EXERCISE:
List each line of the data that holds the string "pixels".

┌─ EXTRACTED ENTRIES

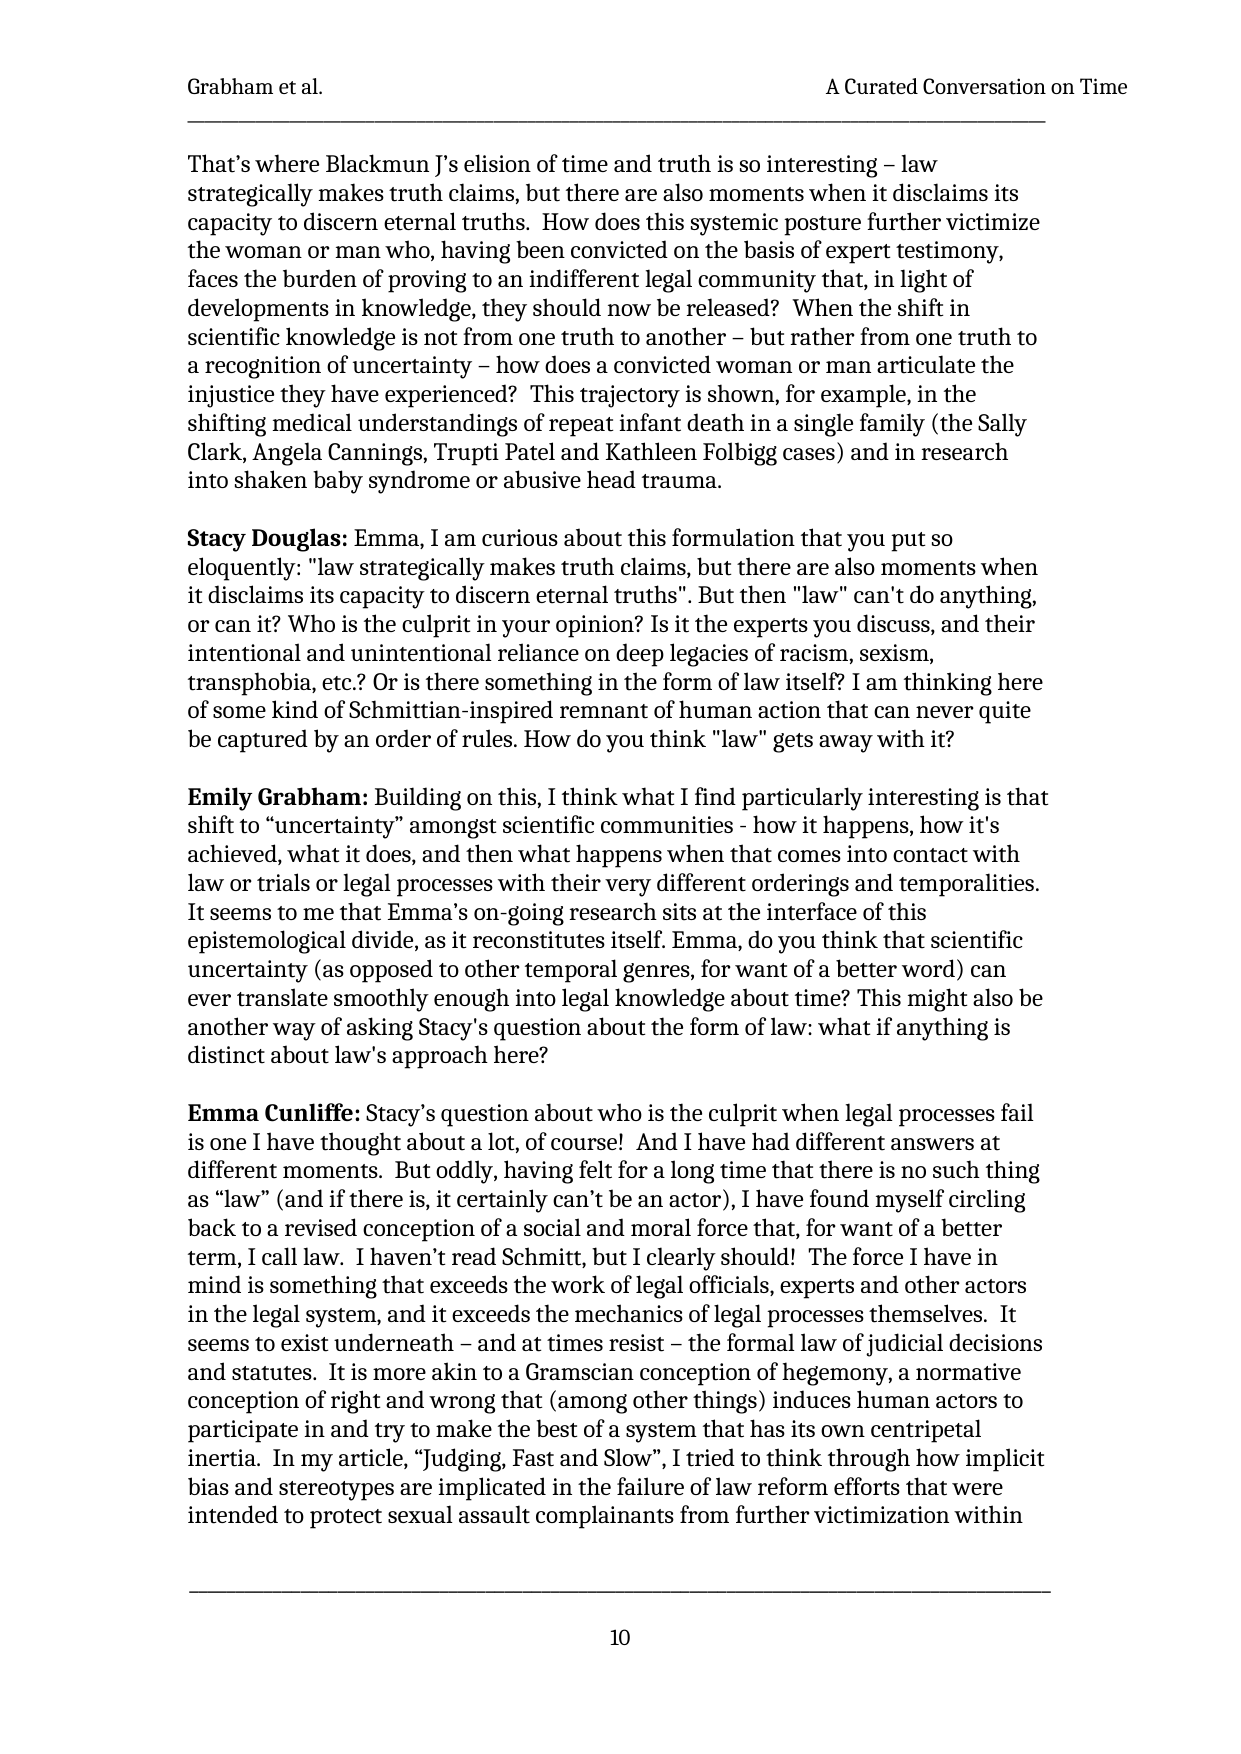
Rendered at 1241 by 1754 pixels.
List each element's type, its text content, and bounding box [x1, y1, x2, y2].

└─
┌─ EXTRACTED ENTRIES

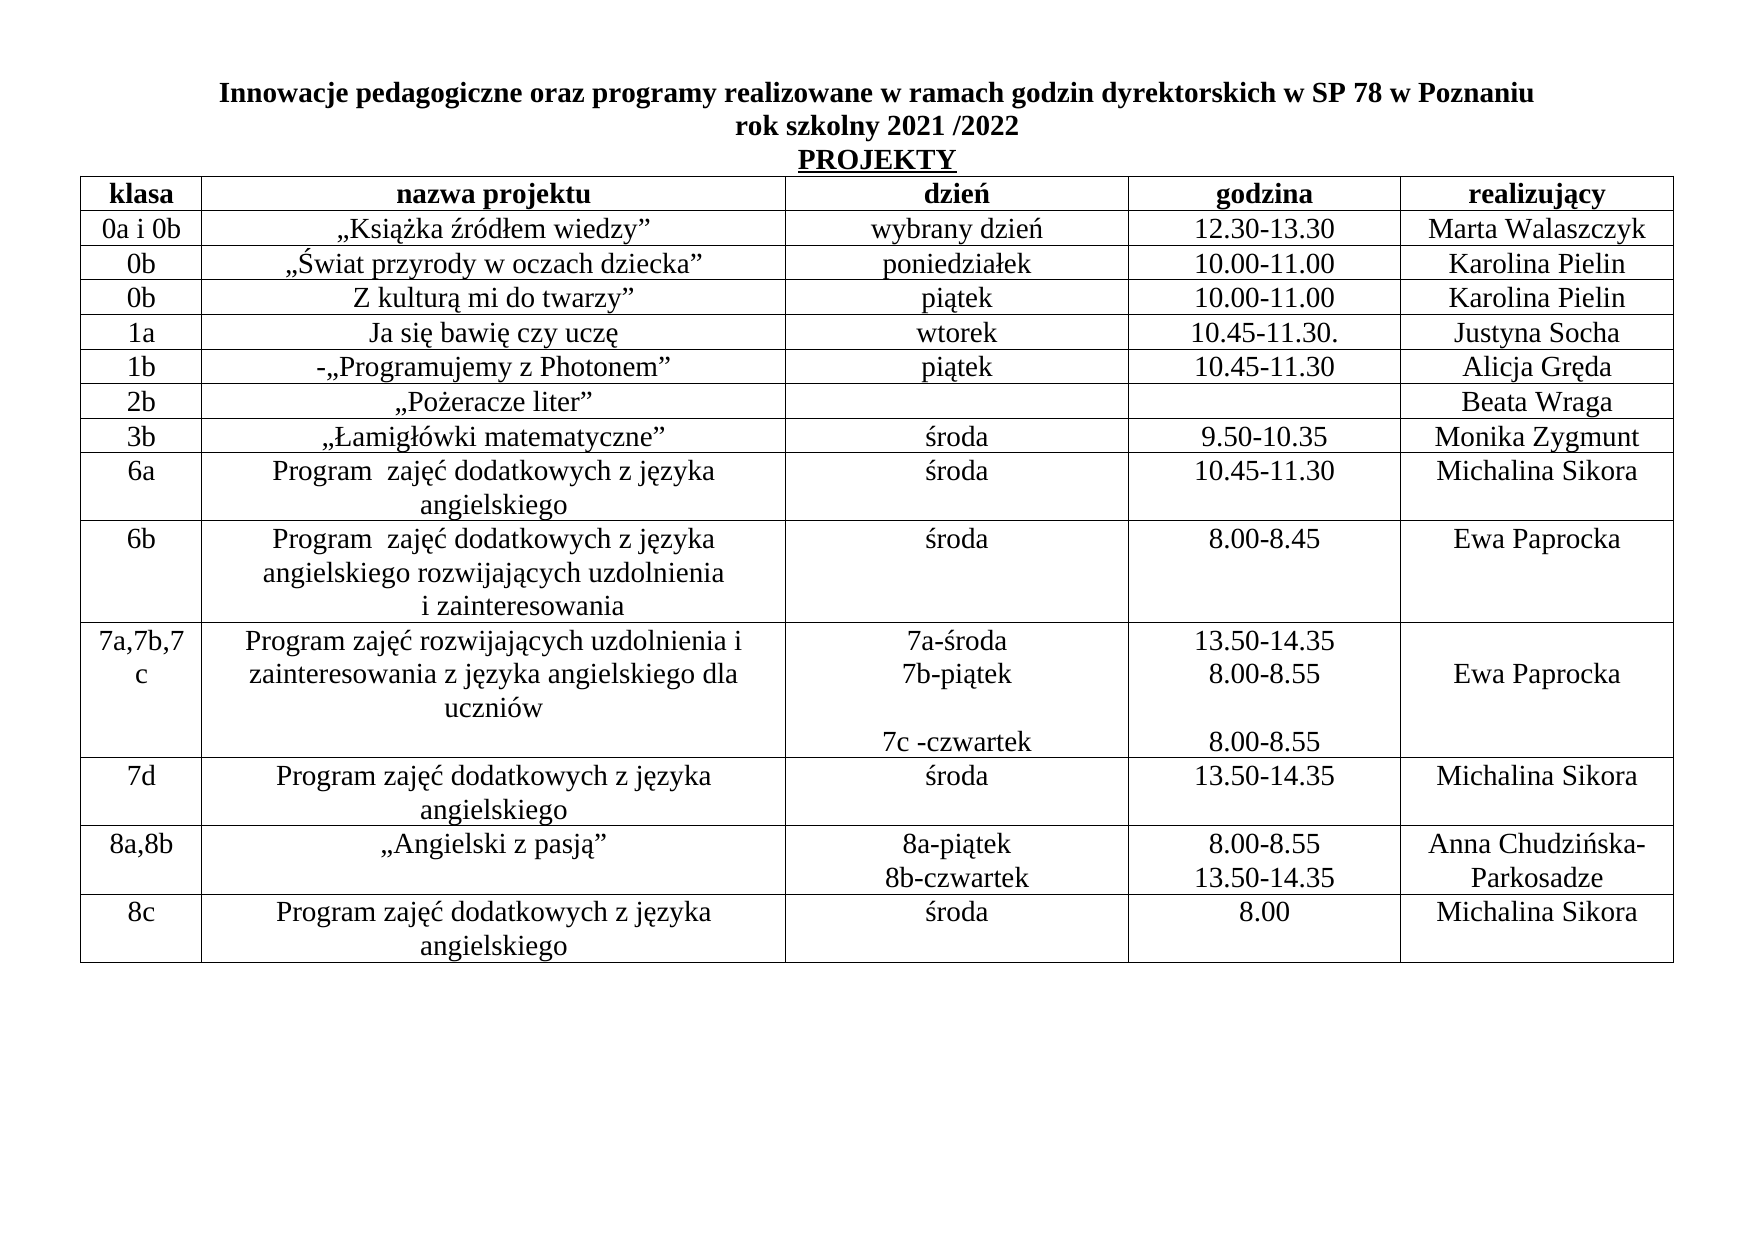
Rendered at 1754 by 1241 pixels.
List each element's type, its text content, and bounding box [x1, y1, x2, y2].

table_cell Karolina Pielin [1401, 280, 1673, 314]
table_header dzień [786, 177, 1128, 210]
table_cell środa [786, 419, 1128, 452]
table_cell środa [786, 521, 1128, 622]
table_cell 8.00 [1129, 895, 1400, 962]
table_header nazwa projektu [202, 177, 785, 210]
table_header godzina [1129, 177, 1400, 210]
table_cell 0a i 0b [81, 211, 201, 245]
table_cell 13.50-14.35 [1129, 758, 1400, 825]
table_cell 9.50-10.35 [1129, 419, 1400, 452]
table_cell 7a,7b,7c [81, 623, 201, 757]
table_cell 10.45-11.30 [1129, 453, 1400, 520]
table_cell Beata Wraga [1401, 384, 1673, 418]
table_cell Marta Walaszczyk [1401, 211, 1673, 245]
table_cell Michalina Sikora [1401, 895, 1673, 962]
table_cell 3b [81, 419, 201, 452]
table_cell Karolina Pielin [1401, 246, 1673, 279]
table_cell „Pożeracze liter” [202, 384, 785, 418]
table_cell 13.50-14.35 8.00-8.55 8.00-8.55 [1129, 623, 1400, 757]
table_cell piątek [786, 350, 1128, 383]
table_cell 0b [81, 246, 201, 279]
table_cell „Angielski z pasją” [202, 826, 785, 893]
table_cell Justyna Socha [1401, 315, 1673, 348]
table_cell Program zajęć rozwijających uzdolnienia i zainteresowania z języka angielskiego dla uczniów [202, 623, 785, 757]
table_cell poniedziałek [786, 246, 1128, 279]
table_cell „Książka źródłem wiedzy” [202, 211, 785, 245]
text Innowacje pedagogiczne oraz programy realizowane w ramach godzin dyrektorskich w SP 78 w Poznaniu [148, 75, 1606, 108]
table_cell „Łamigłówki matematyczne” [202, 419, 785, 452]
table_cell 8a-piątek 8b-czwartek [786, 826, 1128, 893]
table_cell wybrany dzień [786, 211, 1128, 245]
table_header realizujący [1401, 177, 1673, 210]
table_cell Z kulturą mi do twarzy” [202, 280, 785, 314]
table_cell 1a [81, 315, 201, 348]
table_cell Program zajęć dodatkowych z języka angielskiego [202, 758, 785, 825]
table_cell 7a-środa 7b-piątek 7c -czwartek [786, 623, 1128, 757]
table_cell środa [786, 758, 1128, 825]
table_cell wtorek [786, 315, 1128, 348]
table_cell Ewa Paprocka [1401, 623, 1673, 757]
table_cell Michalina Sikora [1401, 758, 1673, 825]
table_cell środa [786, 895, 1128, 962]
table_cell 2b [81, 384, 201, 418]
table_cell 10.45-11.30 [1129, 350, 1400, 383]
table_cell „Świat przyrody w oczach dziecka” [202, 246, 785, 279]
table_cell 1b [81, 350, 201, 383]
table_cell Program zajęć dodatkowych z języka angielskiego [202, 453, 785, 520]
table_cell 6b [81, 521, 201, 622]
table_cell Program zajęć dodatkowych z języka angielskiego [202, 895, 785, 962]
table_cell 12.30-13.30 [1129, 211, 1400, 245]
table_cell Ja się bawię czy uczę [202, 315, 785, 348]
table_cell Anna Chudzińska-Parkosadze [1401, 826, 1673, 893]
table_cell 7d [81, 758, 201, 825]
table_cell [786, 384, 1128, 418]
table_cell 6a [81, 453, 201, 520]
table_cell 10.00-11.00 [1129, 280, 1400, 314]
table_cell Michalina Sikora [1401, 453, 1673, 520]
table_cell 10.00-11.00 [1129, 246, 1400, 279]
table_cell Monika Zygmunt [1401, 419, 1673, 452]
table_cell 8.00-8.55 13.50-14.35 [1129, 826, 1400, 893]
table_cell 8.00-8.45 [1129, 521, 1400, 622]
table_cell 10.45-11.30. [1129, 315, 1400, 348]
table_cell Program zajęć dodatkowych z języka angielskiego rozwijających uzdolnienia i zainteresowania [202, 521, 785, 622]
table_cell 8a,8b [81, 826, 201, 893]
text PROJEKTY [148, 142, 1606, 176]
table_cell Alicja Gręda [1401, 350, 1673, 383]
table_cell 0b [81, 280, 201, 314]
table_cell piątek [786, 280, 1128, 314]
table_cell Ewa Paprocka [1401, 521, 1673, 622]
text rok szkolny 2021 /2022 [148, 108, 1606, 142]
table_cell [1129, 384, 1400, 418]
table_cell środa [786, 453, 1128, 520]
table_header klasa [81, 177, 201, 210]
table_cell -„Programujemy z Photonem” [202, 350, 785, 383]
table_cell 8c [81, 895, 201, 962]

└─

WRITTEN ANSWER:
Rendered at 1241 by 1754 pixels.
Rendered at 1754 by 1241 pixels.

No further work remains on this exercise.